The opposition leader many protesters would like as prime minister, Nikol Pashinyan, had called for more rallies. He wants the whole government to stand down.
Tens of thousands of people have again taken to the streets of the capital Yerevan, after talks between Pashinyan and the acting prime minister broke down.
Armenia's President Armen Sarkissian has called for all political groups, especially in parliament, to work towards "a new Armenia".
Russia, the ex-Soviet republic's close ally, is watching events closely. Russian Foreign Minister Sergei Lavrov held talks in Moscow on Thursday with his Armenian counterpart Eduard Nalbandian, his ministry said.
“Nikol for prime minister!”
Protesters clearly don’t see Sargsyan’s departure as sufficient. “The fight is not over!” said 21-year-old demonstrator Susana Adamyan.
The main opposition bloc plans to nominate Pashinyan to be the next prime minister, according to one lawmaker. Many protesters chanted “Nikol for prime minister” as they marched through the streets on Wednesday.
The movement received a boost when the second biggest party in parliament said it was joining the protest and would support a “people’s candidate” backed by the demontrators. However on Thursday it had reportedly yet to confirm that it would back Pashinyan as prime minister.
“What does ‘people’s candidate’ mean?” acting Prime Minister Karen Karapetyan told a news conference on Wednesday. “I don’t know any country where a prime minister is chosen like that. There are elections for that. If he is the people’s choice, that means the people will choose him.”
Armenia's constitution dictates that in the event of the prime minister's resignation, parliamentary factions nominate candidates within seven days and the National Assembly then elects the new premier by a majority.
Pashinyan, has spent part of Thursday meeting other parliamentary factions in a bid to boost support for his candidacy. There are doubts over whether he can muster enough support, despite the growing strength of his opposition alliance.
The leader of the Civil Contract party also joined a group of protesters in the capital.
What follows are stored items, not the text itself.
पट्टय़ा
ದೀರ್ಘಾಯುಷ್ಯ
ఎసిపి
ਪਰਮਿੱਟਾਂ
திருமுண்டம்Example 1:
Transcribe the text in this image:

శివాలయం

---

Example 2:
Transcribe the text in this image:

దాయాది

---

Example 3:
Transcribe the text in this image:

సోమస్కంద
The people on the streets don’t trust Karapetyan’s assurances. The acting prime minister used to be premier and is seen as close to Sargsyan and an establishment figure. The legitimacy of past election results has been called into question.
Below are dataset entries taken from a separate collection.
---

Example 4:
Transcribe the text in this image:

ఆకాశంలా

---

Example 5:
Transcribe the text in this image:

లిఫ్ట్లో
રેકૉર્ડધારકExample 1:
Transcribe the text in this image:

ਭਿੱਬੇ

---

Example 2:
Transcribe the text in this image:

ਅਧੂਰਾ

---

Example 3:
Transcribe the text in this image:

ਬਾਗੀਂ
Many of the protesters are young and born after Armenia achieved independence in 1991. They have seen the ruling Republican Party dominate parliament for over 20 years, a poorly-performing economy and social stagnation.
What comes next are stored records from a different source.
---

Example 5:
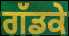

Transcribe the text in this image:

ਗੱਡਕੇ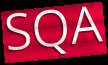
SQAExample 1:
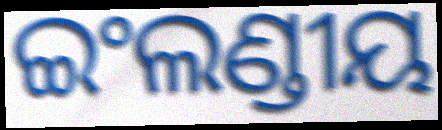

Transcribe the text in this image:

ଇଂଲଣ୍ଡୀୟ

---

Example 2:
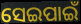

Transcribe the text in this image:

ସେଇପାଇଁ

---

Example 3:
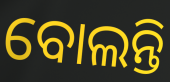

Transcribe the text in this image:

ବୋଲନ୍ତି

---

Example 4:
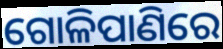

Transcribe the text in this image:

ଗୋଳିପାଣିରେ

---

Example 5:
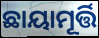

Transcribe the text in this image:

ଛାୟାମୂର୍ତ୍ତିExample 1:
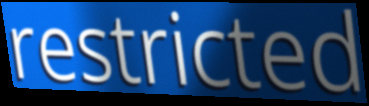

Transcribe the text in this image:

restricted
Sargsyan’s unpopularity deepened when, after a decade as president, he was then chosen by parliament earlier this month to become prime minister – a role he had previously said he would not seek, and whose powers had been significantly boosted by constitutional changes he pushed through.
Pashinyan – whose 24-hour detention and then release earlier this week was the catalyst for Sargsyan’s resignation – wants an interim government to be formed, with a leader perhaps chosen by the demonstrators in Yerevan’s central square. This new administration would then ensure fair and free elections.
Russia ‘will not intervene’
Protest organiser Nikol Pashinyan said he had met a Russian official and been assured that Moscow would not intervene in the crisis. Russia has two military bases in Armenia and there are close economic links.
The Kremlin said that President Vladimir Putin spoke on the phone with his Armenian counterpart Armen Sarkissian on Wednesday. They called on all parties to “display restraint, responsibility” and a will to resolve issues through “constructive dialogue and strictly within the constitutional framework”.
Some analysts have seen this last phrase as a warning that a people-led revolution, outside the realms of parliament or the constitution, would not be admissible for Moscow.
Officially however, although Pashinyan has talked of a “velvet revolution” and the demonstrations bring to mind other “colour revolutions” in former Soviet countries that have stirred Moscow’s anger, the Kremlin has seen no cause for action.
“For now we see that the situation is not unfolding in a destabilising way which is a cause for satisfaction,” Kremln spokesman Dmitry Peskov said on Tuesday.